In reducing the significance of climate change from an existential crisis for humanity to “a serious problem” Gates has either deliberately or unwittingly opened the door to politicians and policy makers in the advanced world, which bears the historical responsibility of anthropogenic climate change, to abandon any responsibility to the poorer countries on this issue. Gates has gone to great lengths to argue that technological changes will limit the emission of green-house gases through breakthroughs in the area of clean energy. That will be the basis of greener processes in the other sectors—manufacturing, agriculture, transportation and construction—which are responsible for global warming. Even if this is true the question is whether the advanced countries will be willing to share their breakthrough technologies with the developing world as they pledged three decades ago and since then have abandoned them. Indeed their attempt has been to have the world forget the basic cause of anthropogenic climate change and shift the onus of controlling it also on developing countries. This can only result in the perpetuation of their poverty and a greater disparity between the advanced and the poor countries. Naturally, this has to be rejected outright by countries like India.
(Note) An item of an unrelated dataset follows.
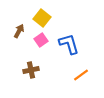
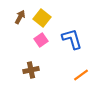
brown arrow: moved 1 px right, 14 px up
blue L-shape: moved 3 px right, 5 px up
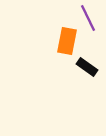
Till now the bedrock of climate change efforts has been to control a rise in global temperatures. This is because they are directly linked to green-house gas emissions. By seeking to change the focus of climate change efforts away from this criterion Gates proposals will only unleash what Trump wants—more and more hydrocarbons use. That will be very dangerous for the world.

There is no doubt that Gates will be now the hero of the MAGA movement. What a transformation!